The main areas of current Internet search engine service providers such as Yahoo, Baidu, Google, etc., to provide users with vast amounts of information are laterally search. In the Internet constantly updated and evolution stage, we found that: ordinary Internet users want to find the necessary information simply as a haystack, a flood of information is no longer the main driving force of development, awareness and timeliness is the real driving force.

Development of the Internet is no longer about whether the rapid, large numbers and transmit information to the user, but the user can achieve the desired time, the desired location in a desired manner and cost to obtain the desired information. However, a lot of information to meet the comprehensive search engine transverse search, but difficult to juggle search accuracy and relevance of quality. Integrated search engines value lies in doing a lot of information navigation, information needs for the relative concentration of classification lacks industrial customers in more detail oriented. To solve this problem as searching the opportunity to develop future research institutions has also become a hot research race. This new search vertical search pattern is generated in this context.

This research work is divided into two main parts: the first part through theoretical analysis proposed information collection for the vertical search engine algorithm ideas; By the second part of the core technology of vertical search engine to analyze, design and implement a vertical search engine prototype system. Body part consists of five chapters on research in detail. The first chapter section details the history of the development of search engines, pointing out that the current comprehensive search engine as well as the problems faced ways to solve these problems, that is studied in this paper orientation: vertical search engines.

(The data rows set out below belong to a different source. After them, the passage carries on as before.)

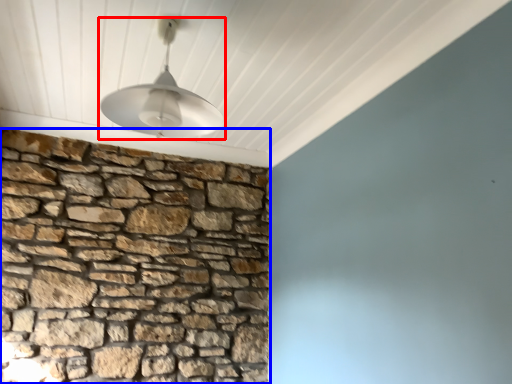
Question: Which object appears farthest to the camera in this image, lamp (highlighted by a red box) or brickwork (highlighted by a blue box)?

Choices:
 (A) lamp
 (B) brickwork

Answer: (B)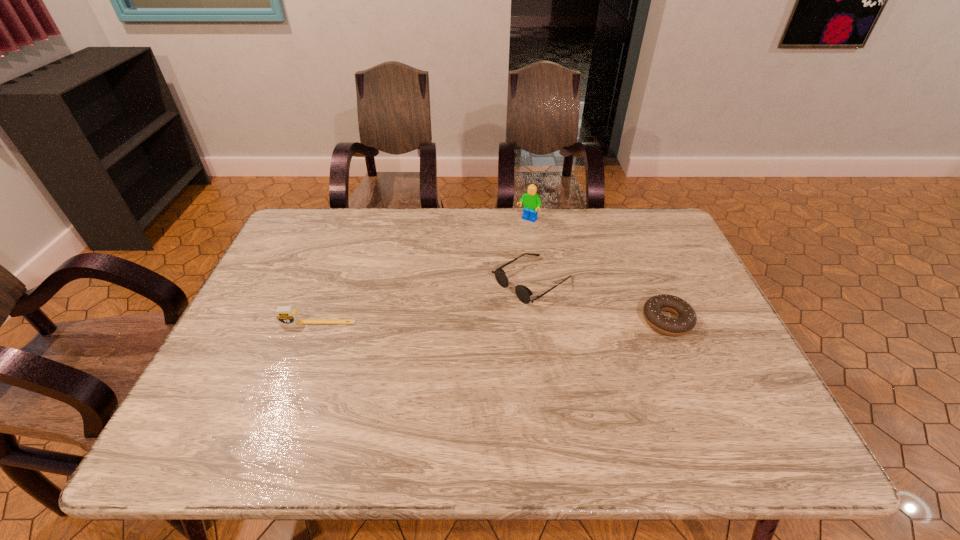
The image size is (960, 540). I want to click on vacant space on the desktop that is between the tape measure and the doughnut and is positioned on the front-facing side of the sunglasses, so click(x=468, y=322).

I want to click on vacant space on the desktop that is between the tape measure and the doughnut and is positioned on the face of the tallest object, so click(444, 322).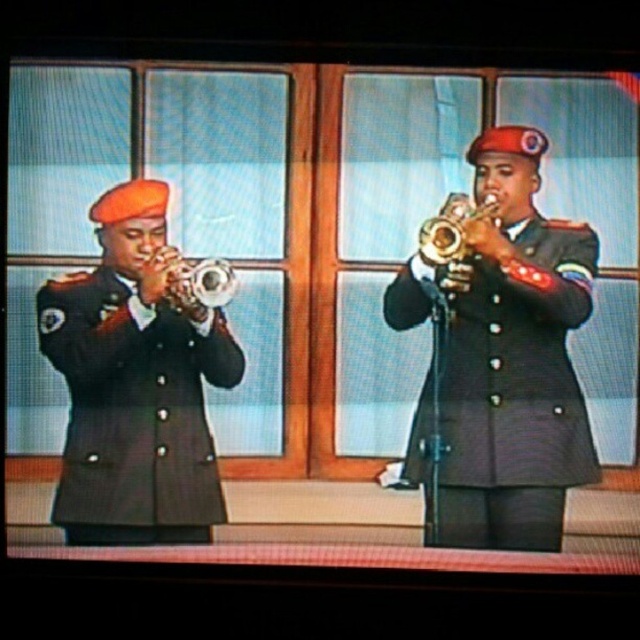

By and comprehensive search engine key technologies in information services and comparative analysis, pointing out that there is a vertical search engine huge advantage and development space. Finally, the analysis of the vertical search engine development at home and abroad as well as proposed in this paper to solve the problem.

Chapter overall architecture and information collection section gives the overall architecture of vertical search engines and workflow design, and vertical search engine to analyze their own characteristics. In addition, information collection strategy gives a popular model of information collection and analysis of the current generic information collection algorithm based on vector space model is the core idea of the similarity matching algorithm and deficiencies. Finally, through the body presentation, proposed to build a knowledge base based on ontology information collection policy implementation of intelligent ideas to solve the information acquisition process polysemy and a multi word justice issues.

Chapter Lucene framework research component of the current best open source Lucene full-text retrieval framework for a detailed analysis. Including full text search technology introduction, Lucene project sources and constitute the framework of the presentation and provided Lucene indexing and search capabilities very important inverted index technology and the introduction of scoring mechanism, and gives the indexing and search implementation The core program code. Finally, it describes the Chinese word segmentation and carve the word Lucene implementation principle.

Chapter vertical search engine to achieve some combination Hertrix reptiles and Lucene open source framework to design and build a mobile-oriented product information vertical search engine prototype system. The system is implemented in three parts, the first part of the framework of realization of the information based on Heritrix collection function and design a structured information extraction procedure. The second part of the design of the product information for mobile phones segmentation tool, and to use Lucene framework to achieve a structured text index. The third part of the design of the query interface based on the MVC architecture, and implements a prototype system search function. So as vertical search engine technology to achieve levels provide useful lessons and guidance.

Chapter Summary and Outlook section with a summary of the work on this article, and made a vertical search engine trends and continue to study a number of directions. Search field has a famous saying: “Users can not describe to know what he was looking for, except to let him see are looking for.” Microsoft Research has a technical expert, said: “75% of the contents of the general search engines do not come out.” Vertical search engines as a search engine technology development direction of a branch, the Internet users search tendency simply want to search from the beginning to the search for comprehensive comprehensive search accuracy rate increase and enhance the transfer of information in the inevitable result of aging.

Also, vertical search engines through the industry in the field of information model and user model structured collection or re organization, will provide more and more professional, personalized services industry, compared with the traditional integrated search, the more smart and more humane. Therefore, the vertical search engine market has its necessity and broad prospects for development, however, vertical search as a fledgling new technology, there are many areas for improvement and breakthrough, the paper vertical search engine technology research will the development of vertical search practical guiding significance.